Ağızdan belli bir miktar enerji girse de, yiyeceklerden aldığınız enerjiyi ne şekilde metabolize ettiğiniz uzun vadeli kilo alma ya da verme durumunu açıklamakta önemli bir faktördür.

– Bir de 100 kalorilik kola içtiniz diyelim, kola şekerli sıvı, çiğnenmez ya da parçalanmaz. Enerji olarak direk kana karışır. 100 kalorilik kola içtiniz, 99’u ya da 100’ü vücutta aktif oldu.

Ağızdan belli miktarda enerji girse de, yiyeceklerden aldığınız enerjiyi ne şekilde sindirdiğiniz ve metabolize ettiğiniz önemli bir faktördür. Sindirim sürecindeki bu farklar uzun vadede kilo alma verme durumunu açıklamakta yardımcı oluyor.

_____

 

3) Ufak Fiziksel Aktivite:

Spor dışı yapılan fiziksel aktivitelerdir, ayakta durmak, ev işi yapmak, merdiven çıkmak, gün içinde yapılan ufak (bakkala yürüme, otobüs durağına yürüme vb) yürüyüşler gibi aktivitelerdir.

Bu kategoriye önceden çok önem verilmiyordu fakat son zamanlarda teknolojinin ilerlemesiyle birlikte insanların bu kategori hareketten aslında ne kadar fazla miktarda enerji harcayabildikleri anlaşılmaya başlandı. Akıllı bilekliklerin hayatımıza girmesi de bunun fark edilmesiyle başladı aslında.

Ortalama bir insanın 8 saat süresince masa başında oturarak çalışması ve ayakta hafif hareketli şekilde (sağa sola adım vs) çalışması arasında 500 kalorilik bir enerji yakım farkı var. Yani bir günde spor yapmadan sadece ayakta durarak 500 kalori daha fazla enerji yakmak mümkün.

8 saat olmasa bile kilo vermek istiyorsanız ufak fiziksel aktiviteyi arttırmak yararlı olacaktır. Ofiste ayakta çalışabileceğiniz bir fırsat varsa, 1-2 saat burada çalışmak, gününüzün içine biraz daha hareket katmak, 5-10 dk dememek, hareket etmeye çalışmak, merdivenleri çıkmaya çalışmak, ev işleri (yeme yapmak, temizlik, ütü vb) gibi davranışlarla ufak fiziksel aktiviteyi kolaylıkla arttırabiliriz.

Uzun lafın kısası koltukta, sandalyede oturmadığımız sürece ne yaparsanız kardır 🙂 Her yaptığınız şey bizi hedefimize bir adım daha yaklaştırıyor.

Atalarımız boşuna damlaya damlaya göl olur dememiş.

_____

 

4) Büyük Fiziksel Aktivite:

Bilinçli olarak yapılan spor/egzersiz aktivitesidir.

Açıklamaya çok gerek yok diye düşünüyorum 🙂

_____

 

Terazinin sol tarafındaki bileşenleri enerjik olarak biraz azaltmaya, sağ tarafındaki bileşenleriyse enerji olarak arttırmaya çalışarak kendimizi çok zorlamadan kilo verebiliriz.

Keza tam tersi şekilde kilo alabiliriz.

Genelde insanlar sadece terazinin tek tarafına odaklanıyor, bu da bazı önemli noktaların kaçırılmasına neden olabiliyor.

_____

 

Son olarak; konuyla alakalı bir noktadan daha bahsedeceğim.

Vücudumuzun çoğunluğu sudan oluşmaktadır.
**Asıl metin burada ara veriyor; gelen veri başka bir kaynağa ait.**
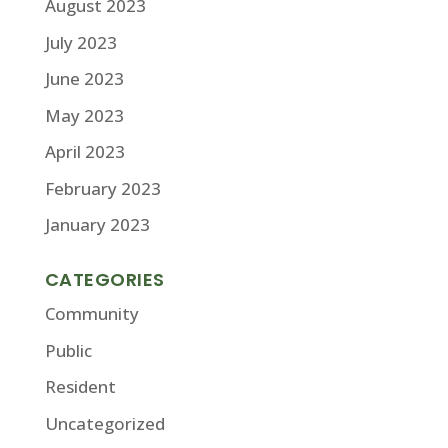
August 2023
July 2023
June 2023
May 2023
April 2023
February 2023
January 2023
CATEGORIES
Community
Public
Resident
Uncategorized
Ortalama bir insanın %60’ı sudur.

Vücuttaki suyu manipüle etmek oldukça kolaydır;

• Katı yiyecekleri azaltmak/kesmek,
• Tuzu azaltmak/kesmek,
• Karbonhidratı azaltmak/kesmek vb yöntemlerin yanı sıra,
• Çok egzersiz yapmak, terlemek, sauna gibi yöntemler vücudumuzdaki sıvı dengesini ciddi şekilde değiştirir.
ve birkaç günde birkaç kilo verdirebilir.

Fakat bu yağ kaybı yani gerçek kilo kaybı değildir.
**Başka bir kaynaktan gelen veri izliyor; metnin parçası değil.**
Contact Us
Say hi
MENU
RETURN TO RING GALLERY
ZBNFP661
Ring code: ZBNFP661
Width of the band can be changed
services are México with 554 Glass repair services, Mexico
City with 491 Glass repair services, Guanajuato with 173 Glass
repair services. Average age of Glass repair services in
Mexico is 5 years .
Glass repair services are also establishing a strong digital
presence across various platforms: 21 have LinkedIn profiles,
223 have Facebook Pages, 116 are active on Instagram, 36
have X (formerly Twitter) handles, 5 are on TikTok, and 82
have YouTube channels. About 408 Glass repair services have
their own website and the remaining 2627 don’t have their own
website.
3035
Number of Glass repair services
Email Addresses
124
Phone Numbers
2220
Mutlaka görmüşsünüzdür diye düşünüyorum, meyve suyu detoksları, çorba diyetleri, smoothie detoksları ve daha nicesi… Bu gibi uygulamalar tartıda birkaç günde birkaç kilo fark yaratabiliyor fakat bu çok büyük ölçüde su kaybından gerçekleşmektedir ve gerçek kilo kaybı değildir.

3 günde 3 kilo verilen durumlarda büyük çoğunluğu su kaybı olacaktır. Ve normal beslenmeye dönüldüğünde bu su vücuda geri dönecektir. Kalori açığı olmadığı sürece yağdan kilo vermek mümkün değildir.

Matematiksel olarak zaten günde 3 kilo vermenin imkansız olduğunu biliyorsunuz 🙂

Bu konuyu burada tamamlıyoruz, buraya kadar kafanızda oturmayan bir şey varsa sizden not almanızı ve ikinci görüşmemizde sorularınızı benimle paylaşmanızı rica ediyorum.